Directions
Your answer should be every line of the records that contains the word "LIST".

Provided entries
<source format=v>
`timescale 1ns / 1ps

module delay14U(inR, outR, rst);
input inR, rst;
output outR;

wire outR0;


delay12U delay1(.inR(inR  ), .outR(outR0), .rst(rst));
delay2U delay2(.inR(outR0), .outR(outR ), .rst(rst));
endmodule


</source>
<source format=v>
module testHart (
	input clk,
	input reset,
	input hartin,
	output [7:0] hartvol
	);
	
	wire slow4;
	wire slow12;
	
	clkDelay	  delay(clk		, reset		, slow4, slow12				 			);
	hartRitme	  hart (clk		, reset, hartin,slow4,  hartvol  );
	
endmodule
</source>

---

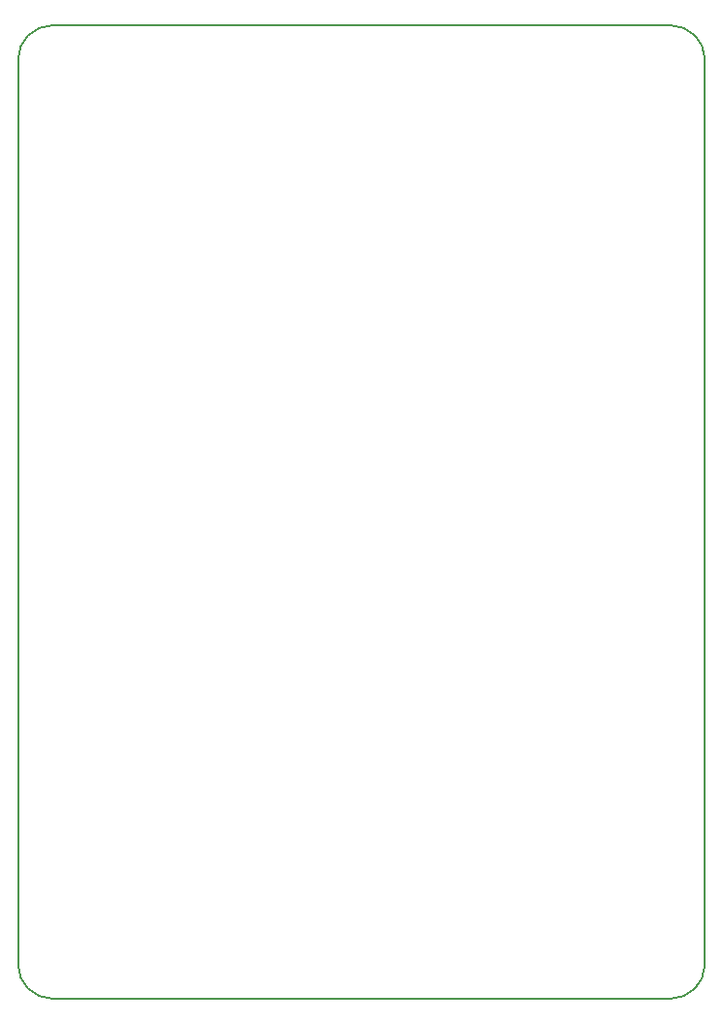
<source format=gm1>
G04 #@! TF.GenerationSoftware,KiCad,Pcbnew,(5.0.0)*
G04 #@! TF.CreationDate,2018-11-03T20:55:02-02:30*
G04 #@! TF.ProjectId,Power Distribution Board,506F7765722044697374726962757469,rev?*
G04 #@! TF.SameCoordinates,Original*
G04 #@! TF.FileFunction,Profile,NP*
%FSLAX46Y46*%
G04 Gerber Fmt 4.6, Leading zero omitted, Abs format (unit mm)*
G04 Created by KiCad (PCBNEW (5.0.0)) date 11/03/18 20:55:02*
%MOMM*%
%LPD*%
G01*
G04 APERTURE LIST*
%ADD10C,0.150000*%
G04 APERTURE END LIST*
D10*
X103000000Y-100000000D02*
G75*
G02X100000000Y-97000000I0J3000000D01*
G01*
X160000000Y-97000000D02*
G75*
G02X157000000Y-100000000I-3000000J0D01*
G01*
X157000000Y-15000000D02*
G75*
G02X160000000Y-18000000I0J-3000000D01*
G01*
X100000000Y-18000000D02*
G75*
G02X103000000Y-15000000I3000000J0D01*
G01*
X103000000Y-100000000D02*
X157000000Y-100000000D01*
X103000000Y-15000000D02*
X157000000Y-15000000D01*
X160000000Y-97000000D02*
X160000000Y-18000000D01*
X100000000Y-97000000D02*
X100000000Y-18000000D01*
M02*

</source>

Expected output
G04 APERTURE LIST*
G04 APERTURE END LIST*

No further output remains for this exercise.